Problem statement – Extract every line of the data below and reproduce each one verbatim, in its original order.

Source data –
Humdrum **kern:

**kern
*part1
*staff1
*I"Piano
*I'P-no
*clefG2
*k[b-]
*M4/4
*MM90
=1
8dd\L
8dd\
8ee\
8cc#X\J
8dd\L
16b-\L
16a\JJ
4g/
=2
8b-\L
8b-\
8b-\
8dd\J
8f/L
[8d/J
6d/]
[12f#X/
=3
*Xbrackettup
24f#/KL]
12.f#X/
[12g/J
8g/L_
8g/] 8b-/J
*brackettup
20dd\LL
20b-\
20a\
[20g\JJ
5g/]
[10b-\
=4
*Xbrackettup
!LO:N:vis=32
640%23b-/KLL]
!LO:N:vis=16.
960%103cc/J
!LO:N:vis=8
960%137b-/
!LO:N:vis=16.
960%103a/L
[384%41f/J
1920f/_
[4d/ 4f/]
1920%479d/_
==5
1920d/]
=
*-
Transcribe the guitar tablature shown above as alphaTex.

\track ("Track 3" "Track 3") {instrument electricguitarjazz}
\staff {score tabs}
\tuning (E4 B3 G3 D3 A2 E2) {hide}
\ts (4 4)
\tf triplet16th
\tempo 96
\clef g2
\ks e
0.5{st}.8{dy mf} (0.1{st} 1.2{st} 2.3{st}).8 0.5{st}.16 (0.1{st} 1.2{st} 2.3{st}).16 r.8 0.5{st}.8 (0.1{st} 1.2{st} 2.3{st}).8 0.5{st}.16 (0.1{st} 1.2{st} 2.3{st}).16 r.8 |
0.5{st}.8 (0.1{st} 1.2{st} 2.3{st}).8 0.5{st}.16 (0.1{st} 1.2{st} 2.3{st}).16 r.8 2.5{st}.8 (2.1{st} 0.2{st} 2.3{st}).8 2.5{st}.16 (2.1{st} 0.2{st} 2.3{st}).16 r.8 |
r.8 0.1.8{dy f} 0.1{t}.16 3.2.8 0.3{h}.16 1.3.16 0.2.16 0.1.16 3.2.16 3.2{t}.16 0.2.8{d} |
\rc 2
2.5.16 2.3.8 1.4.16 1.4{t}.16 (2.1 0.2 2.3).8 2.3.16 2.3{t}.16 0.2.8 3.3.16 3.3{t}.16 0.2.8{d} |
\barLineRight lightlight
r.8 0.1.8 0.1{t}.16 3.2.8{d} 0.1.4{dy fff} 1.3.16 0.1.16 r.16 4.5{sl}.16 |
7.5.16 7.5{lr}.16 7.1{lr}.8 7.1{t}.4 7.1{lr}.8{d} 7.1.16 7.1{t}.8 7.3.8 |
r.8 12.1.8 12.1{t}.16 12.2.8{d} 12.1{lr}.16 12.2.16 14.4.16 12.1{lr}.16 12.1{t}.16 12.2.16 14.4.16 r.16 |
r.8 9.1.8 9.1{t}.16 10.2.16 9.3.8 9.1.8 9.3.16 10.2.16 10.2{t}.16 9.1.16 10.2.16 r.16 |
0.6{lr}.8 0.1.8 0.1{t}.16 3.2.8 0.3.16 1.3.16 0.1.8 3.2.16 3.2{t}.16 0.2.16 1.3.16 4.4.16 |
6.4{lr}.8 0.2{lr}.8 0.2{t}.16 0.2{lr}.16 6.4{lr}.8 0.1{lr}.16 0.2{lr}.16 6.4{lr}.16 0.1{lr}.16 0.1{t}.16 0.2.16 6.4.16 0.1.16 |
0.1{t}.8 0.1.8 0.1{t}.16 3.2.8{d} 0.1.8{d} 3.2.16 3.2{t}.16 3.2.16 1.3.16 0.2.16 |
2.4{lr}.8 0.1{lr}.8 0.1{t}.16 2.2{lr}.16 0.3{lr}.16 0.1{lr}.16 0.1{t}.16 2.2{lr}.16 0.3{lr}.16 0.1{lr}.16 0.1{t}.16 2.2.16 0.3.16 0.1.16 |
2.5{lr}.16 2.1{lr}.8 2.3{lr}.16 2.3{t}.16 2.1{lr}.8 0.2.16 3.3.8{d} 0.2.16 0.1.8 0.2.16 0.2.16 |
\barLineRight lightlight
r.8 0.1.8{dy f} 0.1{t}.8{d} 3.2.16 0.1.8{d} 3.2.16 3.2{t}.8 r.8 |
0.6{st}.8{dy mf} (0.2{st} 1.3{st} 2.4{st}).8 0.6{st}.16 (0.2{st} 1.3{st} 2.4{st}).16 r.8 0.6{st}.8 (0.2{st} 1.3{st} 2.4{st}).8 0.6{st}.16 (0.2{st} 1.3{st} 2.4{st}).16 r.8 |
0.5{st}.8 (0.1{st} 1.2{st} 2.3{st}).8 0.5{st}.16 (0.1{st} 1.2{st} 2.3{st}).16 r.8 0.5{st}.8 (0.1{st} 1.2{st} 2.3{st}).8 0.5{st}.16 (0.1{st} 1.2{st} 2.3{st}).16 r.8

Task answer –
Humdrum **kern:

**kern
*part1
*staff1
*I"Piano
*I'P-no
*clefG2
*k[b-]
*M4/4
*MM90
=1
8dd\L
8dd\
8ee\
8cc#X\J
8dd\L
16b-\L
16a\JJ
4g/
=2
8b-\L
8b-\
8b-\
8dd\J
8f/L
[8d/J
6d/]
[12f#X/
=3
*Xbrackettup
24f#/KL]
12.f#X/
[12g/J
8g/L_
8g/] 8b-/J
*brackettup
20dd\LL
20b-\
20a\
[20g\JJ
5g/]
[10b-\
=4
*Xbrackettup
!LO:N:vis=32
640%23b-/KLL]
!LO:N:vis=16.
960%103cc/J
!LO:N:vis=8
960%137b-/
!LO:N:vis=16.
960%103a/L
[384%41f/J
1920f/_
[4d/ 4f/]
1920%479d/_
==5
1920d/]
=
*-
Transcribe the guitar tablature shown above as alphaTex.

\track ("Track 3" "Track 3") {instrument electricguitarjazz}
\staff {score tabs}
\tuning (E4 B3 G3 D3 A2 E2) {hide}
\ts (4 4)
\tf triplet16th
\tempo 96
\clef g2
\ks e
0.5{st}.8{dy mf} (0.1{st} 1.2{st} 2.3{st}).8 0.5{st}.16 (0.1{st} 1.2{st} 2.3{st}).16 r.8 0.5{st}.8 (0.1{st} 1.2{st} 2.3{st}).8 0.5{st}.16 (0.1{st} 1.2{st} 2.3{st}).16 r.8 |
0.5{st}.8 (0.1{st} 1.2{st} 2.3{st}).8 0.5{st}.16 (0.1{st} 1.2{st} 2.3{st}).16 r.8 2.5{st}.8 (2.1{st} 0.2{st} 2.3{st}).8 2.5{st}.16 (2.1{st} 0.2{st} 2.3{st}).16 r.8 |
r.8 0.1.8{dy f} 0.1{t}.16 3.2.8 0.3{h}.16 1.3.16 0.2.16 0.1.16 3.2.16 3.2{t}.16 0.2.8{d} |
\rc 2
2.5.16 2.3.8 1.4.16 1.4{t}.16 (2.1 0.2 2.3).8 2.3.16 2.3{t}.16 0.2.8 3.3.16 3.3{t}.16 0.2.8{d} |
\barLineRight lightlight
r.8 0.1.8 0.1{t}.16 3.2.8{d} 0.1.4{dy fff} 1.3.16 0.1.16 r.16 4.5{sl}.16 |
7.5.16 7.5{lr}.16 7.1{lr}.8 7.1{t}.4 7.1{lr}.8{d} 7.1.16 7.1{t}.8 7.3.8 |
r.8 12.1.8 12.1{t}.16 12.2.8{d} 12.1{lr}.16 12.2.16 14.4.16 12.1{lr}.16 12.1{t}.16 12.2.16 14.4.16 r.16 |
r.8 9.1.8 9.1{t}.16 10.2.16 9.3.8 9.1.8 9.3.16 10.2.16 10.2{t}.16 9.1.16 10.2.16 r.16 |
0.6{lr}.8 0.1.8 0.1{t}.16 3.2.8 0.3.16 1.3.16 0.1.8 3.2.16 3.2{t}.16 0.2.16 1.3.16 4.4.16 |
6.4{lr}.8 0.2{lr}.8 0.2{t}.16 0.2{lr}.16 6.4{lr}.8 0.1{lr}.16 0.2{lr}.16 6.4{lr}.16 0.1{lr}.16 0.1{t}.16 0.2.16 6.4.16 0.1.16 |
0.1{t}.8 0.1.8 0.1{t}.16 3.2.8{d} 0.1.8{d} 3.2.16 3.2{t}.16 3.2.16 1.3.16 0.2.16 |
2.4{lr}.8 0.1{lr}.8 0.1{t}.16 2.2{lr}.16 0.3{lr}.16 0.1{lr}.16 0.1{t}.16 2.2{lr}.16 0.3{lr}.16 0.1{lr}.16 0.1{t}.16 2.2.16 0.3.16 0.1.16 |
2.5{lr}.16 2.1{lr}.8 2.3{lr}.16 2.3{t}.16 2.1{lr}.8 0.2.16 3.3.8{d} 0.2.16 0.1.8 0.2.16 0.2.16 |
\barLineRight lightlight
r.8 0.1.8{dy f} 0.1{t}.8{d} 3.2.16 0.1.8{d} 3.2.16 3.2{t}.8 r.8 |
0.6{st}.8{dy mf} (0.2{st} 1.3{st} 2.4{st}).8 0.6{st}.16 (0.2{st} 1.3{st} 2.4{st}).16 r.8 0.6{st}.8 (0.2{st} 1.3{st} 2.4{st}).8 0.6{st}.16 (0.2{st} 1.3{st} 2.4{st}).16 r.8 |
0.5{st}.8 (0.1{st} 1.2{st} 2.3{st}).8 0.5{st}.16 (0.1{st} 1.2{st} 2.3{st}).16 r.8 0.5{st}.8 (0.1{st} 1.2{st} 2.3{st}).8 0.5{st}.16 (0.1{st} 1.2{st} 2.3{st}).16 r.8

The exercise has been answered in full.